Tuvo que esperar unos segundos más antes de que saliera alguien que sí fuera a decirle algo. El hombre que traspasó el marco debía ser de su altura, pero sus medallas lo ubicaban mucho más alto, y el sargento le rindió un respeto con disciplina que fue correspondido por el otro. El superior le hizo un gesto, cargado de cansancio y ojeras, y movió negativamente la cabeza.
- Sargento Pablo Valle – dijo. – Se acabó la última batalla. Se ha perdido la guerra.
El sargento Valle no se sorprendió por el resultado, que era el esperable, pero aún así un acceso de adrenalina y cierto dolor le cruzó por el cuerpo. No descuidó un momento su postura. El superior lo miró de reojo, y volvió a negar con la cabeza. Esta vez, sonreía.

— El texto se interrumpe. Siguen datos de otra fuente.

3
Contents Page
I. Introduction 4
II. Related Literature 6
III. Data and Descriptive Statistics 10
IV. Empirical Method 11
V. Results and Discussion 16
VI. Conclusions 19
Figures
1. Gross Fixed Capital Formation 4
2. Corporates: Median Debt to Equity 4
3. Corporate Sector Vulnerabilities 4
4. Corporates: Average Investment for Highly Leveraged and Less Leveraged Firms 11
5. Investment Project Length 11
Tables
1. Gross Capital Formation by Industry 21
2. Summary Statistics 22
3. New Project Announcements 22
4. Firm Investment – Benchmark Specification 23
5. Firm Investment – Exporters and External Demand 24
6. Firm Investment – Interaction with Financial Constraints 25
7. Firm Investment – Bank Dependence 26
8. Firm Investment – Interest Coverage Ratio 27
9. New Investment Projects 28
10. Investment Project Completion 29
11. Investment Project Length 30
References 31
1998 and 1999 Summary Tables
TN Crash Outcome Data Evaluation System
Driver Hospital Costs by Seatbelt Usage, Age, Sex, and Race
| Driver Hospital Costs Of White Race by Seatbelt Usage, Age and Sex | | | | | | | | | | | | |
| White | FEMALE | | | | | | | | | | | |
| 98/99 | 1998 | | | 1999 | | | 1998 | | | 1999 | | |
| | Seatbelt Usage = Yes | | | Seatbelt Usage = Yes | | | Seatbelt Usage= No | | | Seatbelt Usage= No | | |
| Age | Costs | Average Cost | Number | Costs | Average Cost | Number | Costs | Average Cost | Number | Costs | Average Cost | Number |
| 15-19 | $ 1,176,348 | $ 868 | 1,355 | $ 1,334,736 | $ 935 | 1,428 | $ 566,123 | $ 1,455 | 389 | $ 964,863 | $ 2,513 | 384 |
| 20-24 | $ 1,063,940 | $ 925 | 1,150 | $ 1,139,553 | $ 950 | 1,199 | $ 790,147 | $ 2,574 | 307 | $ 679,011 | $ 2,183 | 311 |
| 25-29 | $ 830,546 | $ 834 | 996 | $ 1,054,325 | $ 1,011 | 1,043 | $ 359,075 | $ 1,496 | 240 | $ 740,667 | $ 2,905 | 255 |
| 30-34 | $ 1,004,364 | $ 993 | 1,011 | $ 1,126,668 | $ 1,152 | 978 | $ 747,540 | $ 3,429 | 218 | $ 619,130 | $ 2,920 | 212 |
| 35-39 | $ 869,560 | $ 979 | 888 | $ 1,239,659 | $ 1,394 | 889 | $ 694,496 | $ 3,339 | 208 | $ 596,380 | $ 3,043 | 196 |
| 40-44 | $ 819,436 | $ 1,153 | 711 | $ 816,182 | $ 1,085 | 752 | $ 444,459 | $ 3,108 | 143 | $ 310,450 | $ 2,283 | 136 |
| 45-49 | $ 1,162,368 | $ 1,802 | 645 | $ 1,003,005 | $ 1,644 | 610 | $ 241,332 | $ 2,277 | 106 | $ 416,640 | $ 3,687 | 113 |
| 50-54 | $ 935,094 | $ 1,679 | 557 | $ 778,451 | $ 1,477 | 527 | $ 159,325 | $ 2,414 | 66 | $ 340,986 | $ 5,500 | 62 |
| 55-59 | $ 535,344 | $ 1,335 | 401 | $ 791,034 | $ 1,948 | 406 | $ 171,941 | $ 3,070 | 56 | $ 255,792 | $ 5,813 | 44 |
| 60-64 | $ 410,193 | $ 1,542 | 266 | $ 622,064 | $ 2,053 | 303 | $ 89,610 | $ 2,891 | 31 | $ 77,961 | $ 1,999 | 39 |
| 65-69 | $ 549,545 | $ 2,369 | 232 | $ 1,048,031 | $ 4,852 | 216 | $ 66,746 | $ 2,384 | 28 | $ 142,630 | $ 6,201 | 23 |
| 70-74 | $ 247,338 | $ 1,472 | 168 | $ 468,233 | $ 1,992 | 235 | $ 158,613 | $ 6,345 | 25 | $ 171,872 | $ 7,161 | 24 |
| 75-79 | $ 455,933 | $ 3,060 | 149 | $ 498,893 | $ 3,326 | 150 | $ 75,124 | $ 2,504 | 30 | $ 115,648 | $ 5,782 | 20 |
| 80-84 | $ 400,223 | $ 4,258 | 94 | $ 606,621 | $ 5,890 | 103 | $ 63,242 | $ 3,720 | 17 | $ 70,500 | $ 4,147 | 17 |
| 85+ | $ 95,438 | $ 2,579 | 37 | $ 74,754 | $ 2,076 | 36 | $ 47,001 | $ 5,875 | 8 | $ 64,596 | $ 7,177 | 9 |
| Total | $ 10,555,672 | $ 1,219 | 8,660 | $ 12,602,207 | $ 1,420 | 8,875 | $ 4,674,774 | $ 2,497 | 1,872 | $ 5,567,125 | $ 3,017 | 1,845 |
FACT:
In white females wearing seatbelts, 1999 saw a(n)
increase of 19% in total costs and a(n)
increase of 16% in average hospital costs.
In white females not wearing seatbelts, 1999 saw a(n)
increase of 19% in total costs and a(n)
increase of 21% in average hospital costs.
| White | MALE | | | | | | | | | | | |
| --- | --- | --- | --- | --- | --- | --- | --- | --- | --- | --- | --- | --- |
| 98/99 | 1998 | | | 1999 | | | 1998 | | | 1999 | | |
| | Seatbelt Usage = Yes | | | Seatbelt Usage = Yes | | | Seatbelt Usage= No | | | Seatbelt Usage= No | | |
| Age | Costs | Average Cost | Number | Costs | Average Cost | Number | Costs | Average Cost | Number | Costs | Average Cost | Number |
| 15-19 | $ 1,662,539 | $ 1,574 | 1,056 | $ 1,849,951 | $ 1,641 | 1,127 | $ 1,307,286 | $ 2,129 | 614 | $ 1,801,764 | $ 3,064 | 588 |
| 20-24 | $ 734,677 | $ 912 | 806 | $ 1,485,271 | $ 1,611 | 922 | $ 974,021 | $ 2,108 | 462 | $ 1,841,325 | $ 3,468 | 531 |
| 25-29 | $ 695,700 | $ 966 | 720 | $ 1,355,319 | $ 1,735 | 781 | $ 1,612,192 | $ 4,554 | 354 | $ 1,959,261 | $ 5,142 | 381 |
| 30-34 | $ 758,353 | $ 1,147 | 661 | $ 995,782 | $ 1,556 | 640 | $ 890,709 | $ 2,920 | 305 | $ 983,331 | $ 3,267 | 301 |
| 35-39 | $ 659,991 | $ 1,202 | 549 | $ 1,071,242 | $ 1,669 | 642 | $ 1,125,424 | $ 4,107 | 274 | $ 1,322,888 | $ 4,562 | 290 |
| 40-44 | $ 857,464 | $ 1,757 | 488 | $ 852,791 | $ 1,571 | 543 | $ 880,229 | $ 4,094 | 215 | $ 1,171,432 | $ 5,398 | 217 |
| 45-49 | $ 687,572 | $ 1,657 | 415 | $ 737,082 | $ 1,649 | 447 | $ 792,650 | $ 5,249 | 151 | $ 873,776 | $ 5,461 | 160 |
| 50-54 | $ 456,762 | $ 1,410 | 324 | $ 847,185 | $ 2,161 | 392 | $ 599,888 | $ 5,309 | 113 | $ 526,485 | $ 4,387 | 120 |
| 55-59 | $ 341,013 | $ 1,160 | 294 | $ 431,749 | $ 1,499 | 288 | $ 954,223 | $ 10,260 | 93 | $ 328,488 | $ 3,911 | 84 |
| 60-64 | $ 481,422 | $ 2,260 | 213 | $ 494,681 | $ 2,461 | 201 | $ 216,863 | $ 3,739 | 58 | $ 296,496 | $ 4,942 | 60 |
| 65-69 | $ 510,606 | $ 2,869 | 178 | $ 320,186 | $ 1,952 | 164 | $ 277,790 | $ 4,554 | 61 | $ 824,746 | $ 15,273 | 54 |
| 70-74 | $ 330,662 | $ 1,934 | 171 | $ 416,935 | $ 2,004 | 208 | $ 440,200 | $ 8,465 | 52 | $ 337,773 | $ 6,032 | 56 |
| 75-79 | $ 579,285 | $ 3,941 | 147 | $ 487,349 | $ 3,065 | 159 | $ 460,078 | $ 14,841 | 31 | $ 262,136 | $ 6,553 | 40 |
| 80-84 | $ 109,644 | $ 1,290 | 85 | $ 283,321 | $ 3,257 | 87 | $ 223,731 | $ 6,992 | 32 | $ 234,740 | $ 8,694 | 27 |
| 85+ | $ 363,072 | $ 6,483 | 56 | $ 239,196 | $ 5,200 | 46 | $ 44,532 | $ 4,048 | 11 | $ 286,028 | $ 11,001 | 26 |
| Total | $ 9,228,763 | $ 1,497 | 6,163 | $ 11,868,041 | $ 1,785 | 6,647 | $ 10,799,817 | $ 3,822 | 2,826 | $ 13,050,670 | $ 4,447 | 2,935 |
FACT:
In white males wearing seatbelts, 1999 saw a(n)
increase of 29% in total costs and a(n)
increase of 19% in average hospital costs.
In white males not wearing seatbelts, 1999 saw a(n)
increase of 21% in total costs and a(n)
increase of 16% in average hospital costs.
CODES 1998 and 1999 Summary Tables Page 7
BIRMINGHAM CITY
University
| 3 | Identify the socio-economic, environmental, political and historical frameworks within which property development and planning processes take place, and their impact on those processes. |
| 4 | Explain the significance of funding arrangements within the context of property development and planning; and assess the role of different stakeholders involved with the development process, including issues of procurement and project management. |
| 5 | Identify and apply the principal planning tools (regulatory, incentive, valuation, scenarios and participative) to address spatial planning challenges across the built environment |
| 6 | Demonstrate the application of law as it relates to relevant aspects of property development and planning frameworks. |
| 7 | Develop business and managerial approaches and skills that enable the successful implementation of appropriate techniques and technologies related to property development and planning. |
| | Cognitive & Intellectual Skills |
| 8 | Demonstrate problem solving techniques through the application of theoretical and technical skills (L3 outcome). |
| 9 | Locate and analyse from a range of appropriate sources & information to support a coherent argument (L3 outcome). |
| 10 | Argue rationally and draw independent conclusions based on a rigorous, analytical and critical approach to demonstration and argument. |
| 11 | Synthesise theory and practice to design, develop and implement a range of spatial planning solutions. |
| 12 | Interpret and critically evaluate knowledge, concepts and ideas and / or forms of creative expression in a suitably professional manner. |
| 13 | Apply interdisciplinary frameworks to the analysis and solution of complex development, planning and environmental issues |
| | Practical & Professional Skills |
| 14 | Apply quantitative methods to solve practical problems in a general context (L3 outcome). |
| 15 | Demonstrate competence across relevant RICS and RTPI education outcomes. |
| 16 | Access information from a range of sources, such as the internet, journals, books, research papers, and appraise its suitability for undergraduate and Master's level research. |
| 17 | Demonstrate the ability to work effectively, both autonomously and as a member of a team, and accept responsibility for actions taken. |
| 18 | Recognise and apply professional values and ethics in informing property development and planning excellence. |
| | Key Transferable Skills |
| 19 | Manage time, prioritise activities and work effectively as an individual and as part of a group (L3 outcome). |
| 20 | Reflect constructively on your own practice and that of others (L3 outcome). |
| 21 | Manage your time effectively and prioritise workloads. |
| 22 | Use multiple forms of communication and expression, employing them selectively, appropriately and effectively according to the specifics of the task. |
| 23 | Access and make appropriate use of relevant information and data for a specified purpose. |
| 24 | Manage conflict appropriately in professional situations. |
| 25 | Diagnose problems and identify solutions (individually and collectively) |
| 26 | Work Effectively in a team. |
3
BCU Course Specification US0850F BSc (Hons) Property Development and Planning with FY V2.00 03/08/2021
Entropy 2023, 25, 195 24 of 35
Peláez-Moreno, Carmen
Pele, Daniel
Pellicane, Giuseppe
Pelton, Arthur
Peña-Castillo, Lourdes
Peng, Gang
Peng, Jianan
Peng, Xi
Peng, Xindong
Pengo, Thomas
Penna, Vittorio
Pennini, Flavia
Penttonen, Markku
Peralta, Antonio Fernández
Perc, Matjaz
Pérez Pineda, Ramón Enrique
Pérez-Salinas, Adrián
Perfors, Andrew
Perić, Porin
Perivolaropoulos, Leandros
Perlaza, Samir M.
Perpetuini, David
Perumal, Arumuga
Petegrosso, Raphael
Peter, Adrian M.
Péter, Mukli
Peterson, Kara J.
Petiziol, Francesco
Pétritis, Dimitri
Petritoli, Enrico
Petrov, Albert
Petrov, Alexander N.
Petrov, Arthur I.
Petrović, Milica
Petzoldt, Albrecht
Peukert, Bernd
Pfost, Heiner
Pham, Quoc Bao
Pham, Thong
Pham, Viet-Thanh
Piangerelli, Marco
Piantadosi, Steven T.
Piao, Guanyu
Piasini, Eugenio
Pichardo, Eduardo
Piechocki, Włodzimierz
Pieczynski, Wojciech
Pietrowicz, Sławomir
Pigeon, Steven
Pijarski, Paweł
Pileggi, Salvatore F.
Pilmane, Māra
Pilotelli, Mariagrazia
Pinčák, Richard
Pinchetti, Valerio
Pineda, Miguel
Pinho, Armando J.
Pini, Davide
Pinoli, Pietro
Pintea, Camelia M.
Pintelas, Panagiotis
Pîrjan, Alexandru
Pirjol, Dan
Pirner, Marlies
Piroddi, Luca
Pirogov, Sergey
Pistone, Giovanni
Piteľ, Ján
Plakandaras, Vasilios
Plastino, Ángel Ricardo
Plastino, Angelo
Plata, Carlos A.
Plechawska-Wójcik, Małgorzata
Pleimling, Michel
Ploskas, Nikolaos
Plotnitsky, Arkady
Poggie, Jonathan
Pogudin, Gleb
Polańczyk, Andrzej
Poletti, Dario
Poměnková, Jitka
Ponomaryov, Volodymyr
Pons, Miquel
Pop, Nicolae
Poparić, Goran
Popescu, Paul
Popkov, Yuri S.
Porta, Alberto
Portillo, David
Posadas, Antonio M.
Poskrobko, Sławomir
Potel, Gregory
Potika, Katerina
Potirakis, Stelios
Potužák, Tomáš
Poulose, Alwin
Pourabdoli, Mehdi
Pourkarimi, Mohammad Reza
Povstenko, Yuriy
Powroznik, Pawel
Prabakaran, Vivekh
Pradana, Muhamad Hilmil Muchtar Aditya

- Descanse. Le informo que ha sido promovido a un cargo superior, por su bizarra demostración de valentía en el campo de batalla, sobre todo en las últimas libradas en esta guerra que viene de largo tiempo, a pesar de la adversidad del resultado.
Ya relajado, adoptando la postura rígida y derecha que siempre tenía al permanecer de pie, el sargento volvió a tensarse. Eso sí que no lo esperaba, y miró a los ojos a su superior con esa incredulidad y confusión bien marcadas: su experiencia, sus enseñanzas, siempre le habían indicado que al que pierde lo máximo que recibe es su vida a cambio, o una experiencia más sobre la cual fortalecerse. A los perdedores no se los asciende.
- Señor. No comprendo la resolución, señor.
El superior le sonrió simpáticamente. Se lo veía exhausto y adolorido, como ausente.
- Necesita usted un descanso, Valle. Se ha analizado su desempeño por completo, y se ha convenido que es lo que usted merece. Para algunos, es usted un héroe. Por ello, en motivo de su ascenso, va a ser usted trasladado.
El sargento Valle negó con la cabeza, antes de darse cuenta.
- Señor. He sido trasladado ya muchas veces. Pido autorización para quedarme.
- Denegada. Es una orden directa que usted continúe desempeñándose en otro sitio, de acuerdo a su nuevo rango y con bastantes más comodidades que en éste.
- Señor. Mi familia...
- Valle, se ha perdido la guerra.
El sargento Valle hizo un silencio contemplativo. En ese momento, entendió perfectamente lo que el superior le estaba diciendo, y evitó suspirar tan hondo como quería hacerlo, cerrar los ojos y dejarse llevar por eso. En cambio, se llevó una mano a la gorra y se la quitó, para llevársela del lado hueco hasta apoyarla sobre su pecho que había dejado de respirar. Cerró los ojos, inclinó un poco la cabeza hacia delante, y asintió.
- Lo entiendo. ¿Cuándo es mi partida?
- Ahora mismo – el superior miró un reloj de muñeca que parecía inexistente. – No puede usted demorarse mucho, Valle. Le esperan.
- ¿Se le comunicará a mi familia que...?
- Su familia será avisada en el momento que usted pase por el marco de esa puerta. Déjelo en nuestras manos.
El sargento asintió nuevamente. Mientras caminaba por los pasillos oscuros buscando la luz de la puerta de salida, se puso la gorra nuevamente. Irguió los hombros y enderezó su paso, aunque nadie lo miraba ya ni era seguido; y ya casi llegando a la puerta, se detuvo. Pensaba en su familia, en su mundo que dejaba. Tomó aire profundamente, y con la cabeza en alto, como no la había tenido en esos siglos de espera, puso la mano en el picaporte. La puerta se abrió, y él supo que no tenía picaporte del otro lado. Pensó en el viaje del héroe, que no tenía retorno. La dejó cerrarse a sus espaldas, con un suspiro trémulo.
Miró la luz, y sonrió. Pensó en que debía ser un hermoso día para viajar.